Brief: Starting at the first line of the data and ending at the line with "is useful to", copy each line exactly. Include both of those lines, but no pictures.

Provided records:
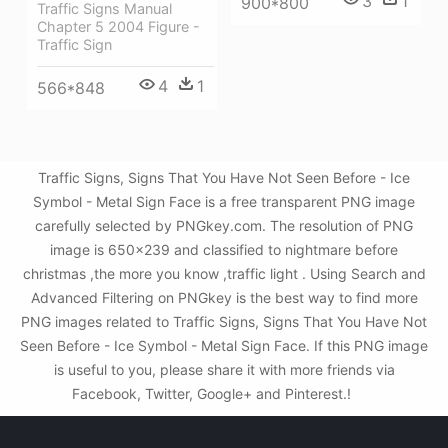
3
1
900*800
Traffic Signs Manual
Chapter 5 2004 Figure -
Traffic Sign
4
1
566*848
Traffic Signs, Signs That You Have Not Seen Before - Ice
Symbol - Metal Sign Face is a free transparent PNG image
carefully selected by PNGkey.com. The resolution of PNG
image is 650x239 and classified to nightmare before
christmas ,the more you know ,traffic light . Using Search and
Advanced Filtering on PNGkey is the best way to find more
PNG images related to Traffic Signs, Signs That You Have Not
Seen Before - Ice Symbol - Metal Sign Face. If this PNG image
is useful to you, please share it with more friends via
Facebook, Twitter, Google+ and Pinterest.!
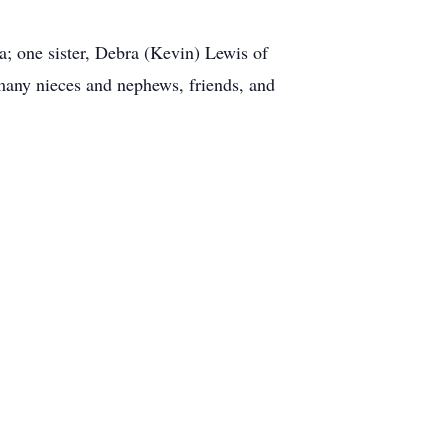
a; one sister, Debra (Kevin) Lewis of
any nieces and nephews, friends, and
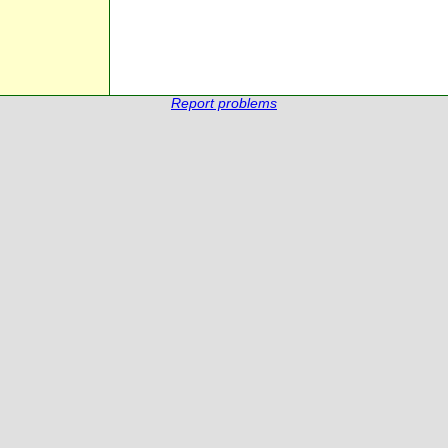
Report problems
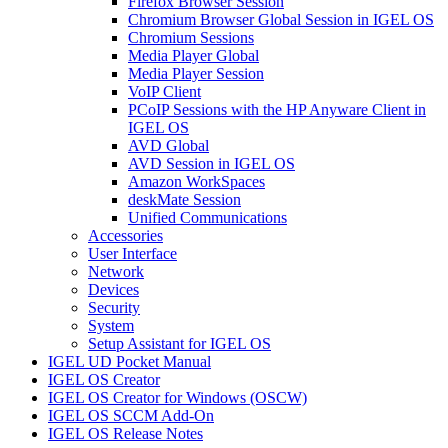
Firefox Browser Session
Chromium Browser Global Session in IGEL OS
Chromium Sessions
Media Player Global
Media Player Session
VoIP Client
PCoIP Sessions with the HP Anyware Client in
IGEL OS
AVD Global
AVD Session in IGEL OS
Amazon WorkSpaces
deskMate Session
Unified Communications
Accessories
User Interface
Network
Devices
Security
System
Setup Assistant for IGEL OS
IGEL UD Pocket Manual
IGEL OS Creator
IGEL OS Creator for Windows (OSCW)
IGEL OS SCCM Add-On
IGEL OS Release Notes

Expected answer:
3
1
900*800
Traffic Signs Manual
Chapter 5 2004 Figure -
Traffic Sign
4
1
566*848
Traffic Signs, Signs That You Have Not Seen Before - Ice
Symbol - Metal Sign Face is a free transparent PNG image
carefully selected by PNGkey.com. The resolution of PNG
image is 650x239 and classified to nightmare before
christmas ,the more you know ,traffic light . Using Search and
Advanced Filtering on PNGkey is the best way to find more
PNG images related to Traffic Signs, Signs That You Have Not
Seen Before - Ice Symbol - Metal Sign Face. If this PNG image
is useful to you, please share it with more friends via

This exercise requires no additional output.